| REQUEST 1 |
Answer these questions from the EOOS profile:
(a) In what year did the three founders set up EOOS?
(b) Which product won EOOS the 2004 Compasso d'Oro?
(c) Which two organizations voted EOOS "Austrians of the Year" in 2007?

| EXCERPTED TEXT |
──────────────────────────────

EOOS consists of Martin Bergmann (*1963 in Lienz/East Tyrol), Gernot Bohmann (*1968, Krieglach/Steiermark) and Harald Gründl (*1967, Vienna). After graduating from the University of Applied Arts in Vienna, they founded their joint firm EOOS in 1995. Besides furniture and product design, EOOS also does shop design for clients like Giorgio Armani, Adidas, Alessi, Bulthaup, Bene, Duravit, Walter Knoll, Keilhauer, Matteograssi and Zumtobel.
For EOOS, design is a poetic discipline and a cultural service to society. EOOS Basic Research investigates rituals, myths and intuitive images as part of its “poetic analysis”. The company’s first books, “The Death of Fashion” and ”The Cooked Kitchen”, are available from publishers SpringerWienNewYork. EOOS has won more than 40 international awards to date, including the 2004 Italian design prize Compasso d’Oro for Kube, produced by Matteograssi. In 2007, Austrian Broadcasting Corporation ORF and daily newspaper Die Presse voted EOOS ”Austrians of the Year“ in the Creative Industries category.

──────────────────────────────

| DATASET RECORDS |
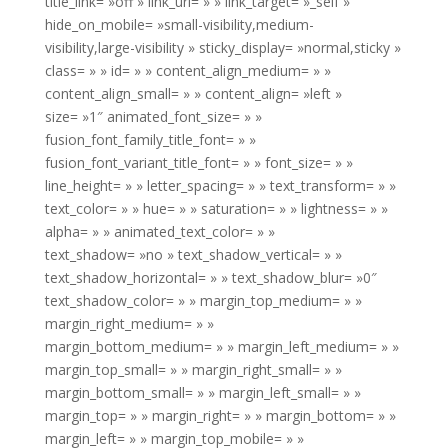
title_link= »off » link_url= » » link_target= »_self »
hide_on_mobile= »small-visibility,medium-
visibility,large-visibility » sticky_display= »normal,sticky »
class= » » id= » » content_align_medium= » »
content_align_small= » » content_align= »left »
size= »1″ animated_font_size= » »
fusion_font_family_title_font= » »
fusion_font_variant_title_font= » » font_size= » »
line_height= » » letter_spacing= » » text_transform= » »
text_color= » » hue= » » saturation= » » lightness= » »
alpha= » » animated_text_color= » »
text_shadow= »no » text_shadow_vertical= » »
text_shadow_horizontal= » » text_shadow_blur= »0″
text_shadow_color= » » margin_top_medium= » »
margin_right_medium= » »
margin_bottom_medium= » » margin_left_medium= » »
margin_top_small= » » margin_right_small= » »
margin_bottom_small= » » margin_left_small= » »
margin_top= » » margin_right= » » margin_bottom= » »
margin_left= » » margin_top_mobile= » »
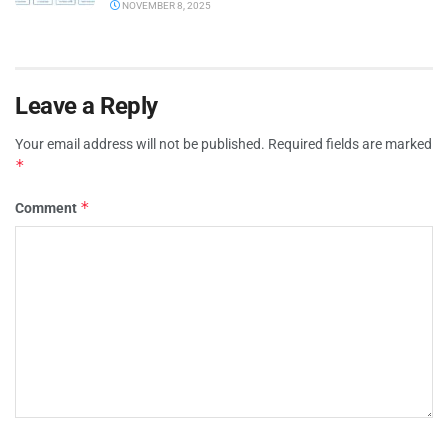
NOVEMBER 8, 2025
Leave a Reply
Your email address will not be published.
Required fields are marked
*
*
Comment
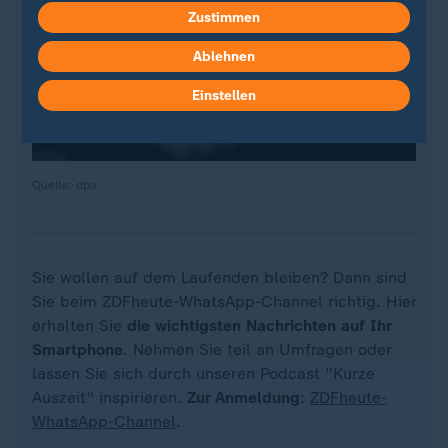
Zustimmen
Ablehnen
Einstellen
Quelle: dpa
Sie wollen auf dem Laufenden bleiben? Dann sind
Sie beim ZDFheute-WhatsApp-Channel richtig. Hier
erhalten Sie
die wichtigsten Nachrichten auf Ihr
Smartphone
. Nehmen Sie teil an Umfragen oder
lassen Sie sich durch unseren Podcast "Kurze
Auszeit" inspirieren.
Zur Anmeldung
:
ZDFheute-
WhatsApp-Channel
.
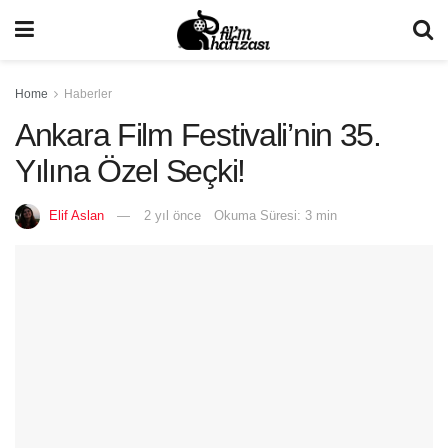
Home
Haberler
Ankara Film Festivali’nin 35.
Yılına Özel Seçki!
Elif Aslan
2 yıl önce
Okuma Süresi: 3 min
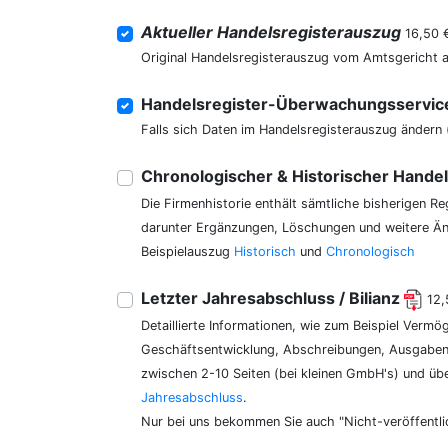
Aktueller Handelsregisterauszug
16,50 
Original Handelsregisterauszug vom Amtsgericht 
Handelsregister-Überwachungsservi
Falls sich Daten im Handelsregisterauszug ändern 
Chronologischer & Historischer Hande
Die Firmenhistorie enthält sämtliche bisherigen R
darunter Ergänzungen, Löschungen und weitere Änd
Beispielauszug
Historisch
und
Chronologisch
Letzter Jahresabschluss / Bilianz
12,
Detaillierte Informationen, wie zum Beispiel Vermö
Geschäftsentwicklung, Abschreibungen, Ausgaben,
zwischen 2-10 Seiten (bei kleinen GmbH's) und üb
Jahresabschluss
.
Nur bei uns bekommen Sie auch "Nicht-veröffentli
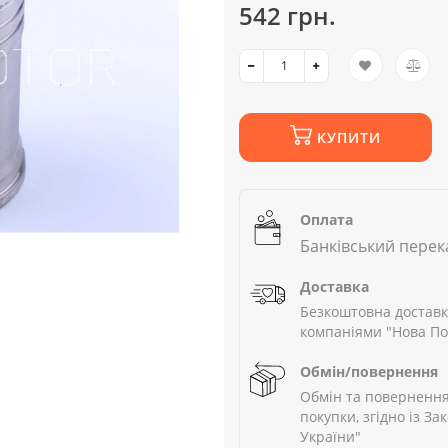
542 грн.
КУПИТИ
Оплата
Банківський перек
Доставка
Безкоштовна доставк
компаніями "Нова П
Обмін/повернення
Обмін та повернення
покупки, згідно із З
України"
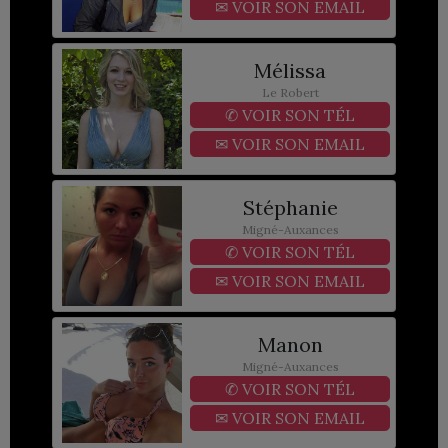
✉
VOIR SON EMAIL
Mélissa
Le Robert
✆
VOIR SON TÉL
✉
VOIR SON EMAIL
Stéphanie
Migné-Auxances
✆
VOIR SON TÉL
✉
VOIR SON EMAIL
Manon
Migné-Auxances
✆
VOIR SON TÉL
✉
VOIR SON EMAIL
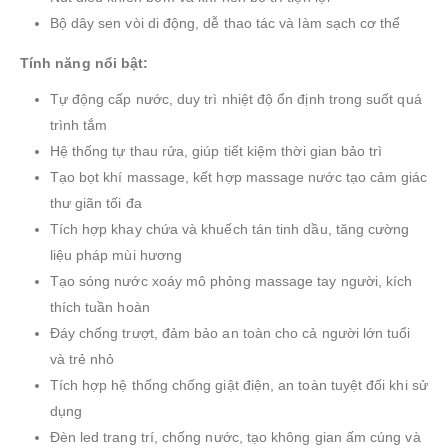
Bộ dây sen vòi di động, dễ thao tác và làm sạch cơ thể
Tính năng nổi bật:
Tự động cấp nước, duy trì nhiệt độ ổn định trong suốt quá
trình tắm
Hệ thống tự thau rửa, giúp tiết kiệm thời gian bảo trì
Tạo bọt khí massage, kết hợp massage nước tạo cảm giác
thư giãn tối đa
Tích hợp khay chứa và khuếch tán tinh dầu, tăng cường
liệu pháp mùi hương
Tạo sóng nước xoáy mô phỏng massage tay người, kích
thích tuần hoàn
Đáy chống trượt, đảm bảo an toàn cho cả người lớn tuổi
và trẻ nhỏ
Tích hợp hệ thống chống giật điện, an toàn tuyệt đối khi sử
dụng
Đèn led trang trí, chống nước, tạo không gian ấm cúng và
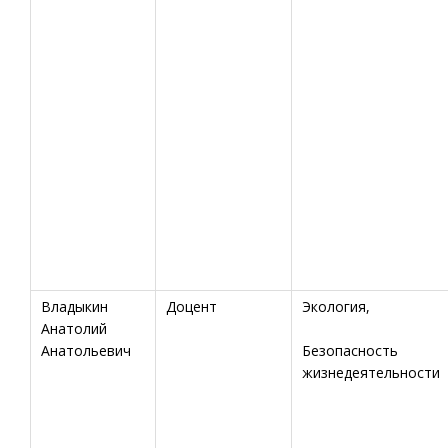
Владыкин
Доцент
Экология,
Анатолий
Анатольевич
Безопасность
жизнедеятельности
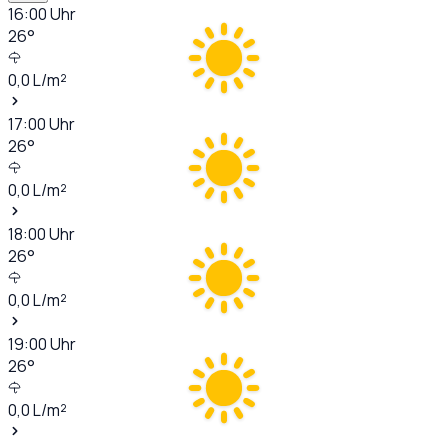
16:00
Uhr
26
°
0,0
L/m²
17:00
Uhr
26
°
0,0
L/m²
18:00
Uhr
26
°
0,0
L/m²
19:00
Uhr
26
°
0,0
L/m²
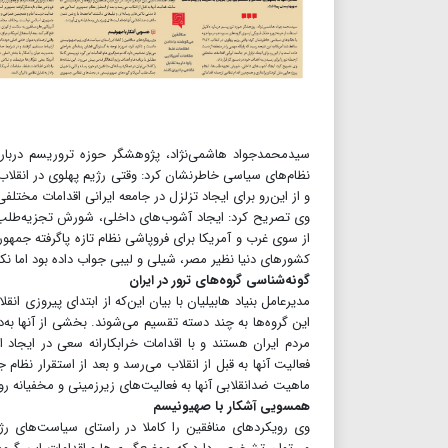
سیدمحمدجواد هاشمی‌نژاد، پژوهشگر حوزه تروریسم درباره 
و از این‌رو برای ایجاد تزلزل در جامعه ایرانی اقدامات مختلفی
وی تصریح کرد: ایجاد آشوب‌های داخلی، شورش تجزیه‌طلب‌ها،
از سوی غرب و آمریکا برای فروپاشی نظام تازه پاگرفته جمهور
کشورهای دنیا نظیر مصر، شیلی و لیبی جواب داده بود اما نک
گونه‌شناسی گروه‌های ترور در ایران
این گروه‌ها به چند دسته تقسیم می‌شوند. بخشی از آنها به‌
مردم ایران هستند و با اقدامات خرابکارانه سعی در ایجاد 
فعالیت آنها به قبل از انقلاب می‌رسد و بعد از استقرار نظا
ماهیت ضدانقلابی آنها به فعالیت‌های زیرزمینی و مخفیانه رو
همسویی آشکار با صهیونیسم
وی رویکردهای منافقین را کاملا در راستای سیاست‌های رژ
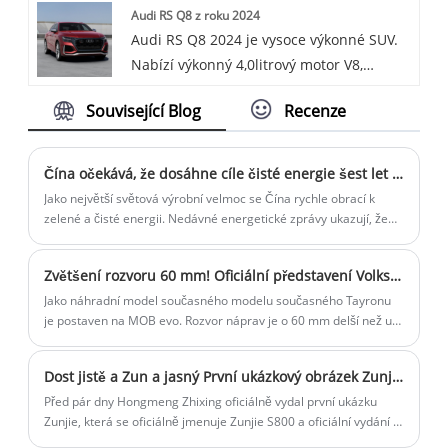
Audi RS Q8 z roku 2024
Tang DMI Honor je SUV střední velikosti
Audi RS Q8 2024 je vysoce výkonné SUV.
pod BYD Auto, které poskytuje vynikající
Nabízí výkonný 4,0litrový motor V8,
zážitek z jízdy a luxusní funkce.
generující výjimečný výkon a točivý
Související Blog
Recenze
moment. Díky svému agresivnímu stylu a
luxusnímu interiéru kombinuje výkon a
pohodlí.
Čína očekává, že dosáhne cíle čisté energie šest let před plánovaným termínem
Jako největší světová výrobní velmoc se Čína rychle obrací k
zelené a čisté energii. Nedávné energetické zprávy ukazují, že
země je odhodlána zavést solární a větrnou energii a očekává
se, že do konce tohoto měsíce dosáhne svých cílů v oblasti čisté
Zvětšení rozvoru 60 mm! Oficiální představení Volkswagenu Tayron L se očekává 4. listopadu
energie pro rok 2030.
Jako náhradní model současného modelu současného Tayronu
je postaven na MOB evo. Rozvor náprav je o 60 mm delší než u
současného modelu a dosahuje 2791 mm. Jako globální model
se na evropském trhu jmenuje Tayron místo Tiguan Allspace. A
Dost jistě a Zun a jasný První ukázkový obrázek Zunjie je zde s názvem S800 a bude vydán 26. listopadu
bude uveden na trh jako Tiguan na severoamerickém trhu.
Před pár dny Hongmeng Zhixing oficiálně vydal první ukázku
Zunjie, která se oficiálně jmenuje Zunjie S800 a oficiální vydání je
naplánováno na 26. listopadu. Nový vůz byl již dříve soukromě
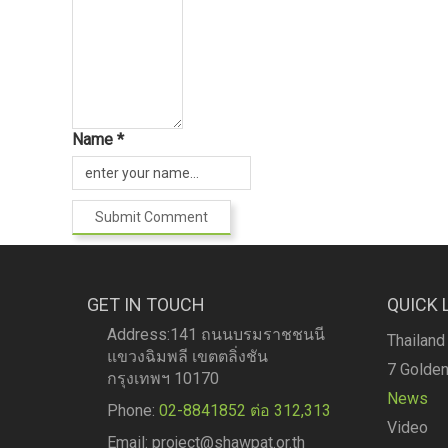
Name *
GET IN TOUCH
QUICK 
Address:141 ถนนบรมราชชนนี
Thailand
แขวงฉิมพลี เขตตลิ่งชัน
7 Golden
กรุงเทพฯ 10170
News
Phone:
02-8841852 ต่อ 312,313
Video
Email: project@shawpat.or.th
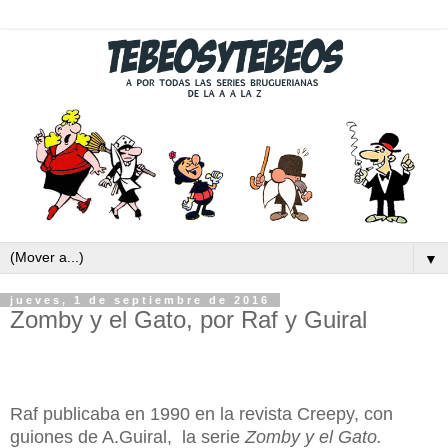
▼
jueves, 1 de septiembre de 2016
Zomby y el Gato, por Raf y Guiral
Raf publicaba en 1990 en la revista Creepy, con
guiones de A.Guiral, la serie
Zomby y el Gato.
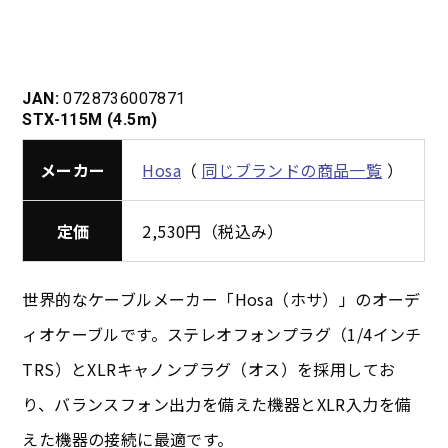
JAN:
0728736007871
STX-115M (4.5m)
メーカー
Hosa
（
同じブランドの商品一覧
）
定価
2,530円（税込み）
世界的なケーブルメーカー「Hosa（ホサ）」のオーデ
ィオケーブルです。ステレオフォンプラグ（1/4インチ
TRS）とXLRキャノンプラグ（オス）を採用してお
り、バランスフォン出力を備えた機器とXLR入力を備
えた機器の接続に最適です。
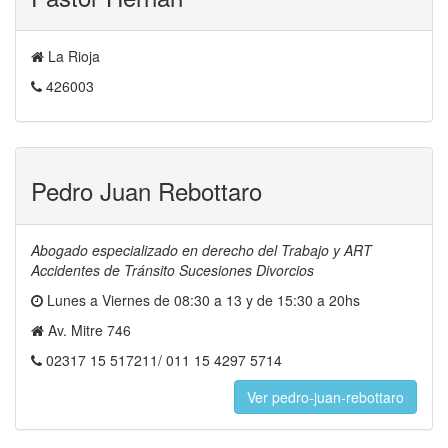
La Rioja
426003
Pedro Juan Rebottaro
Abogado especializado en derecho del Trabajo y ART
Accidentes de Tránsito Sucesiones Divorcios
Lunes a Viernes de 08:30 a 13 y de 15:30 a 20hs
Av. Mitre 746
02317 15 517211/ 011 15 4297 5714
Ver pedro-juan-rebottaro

──────────────────────────────

| REQUEST 2 |
Please sift the listing and copy out every line that contains the string "visibility".

| EXERCISE SOLUTION 1 |
(a) 1995
(b) Kube, produced by Matteograssi
(c) Austrian Broadcasting Corporation ORF and the daily newspaper Die Presse

| EXERCISE SOLUTION 2 |
hide_on_mobile= »small-visibility,medium-
visibility,large-visibility » sticky_display= »normal,sticky »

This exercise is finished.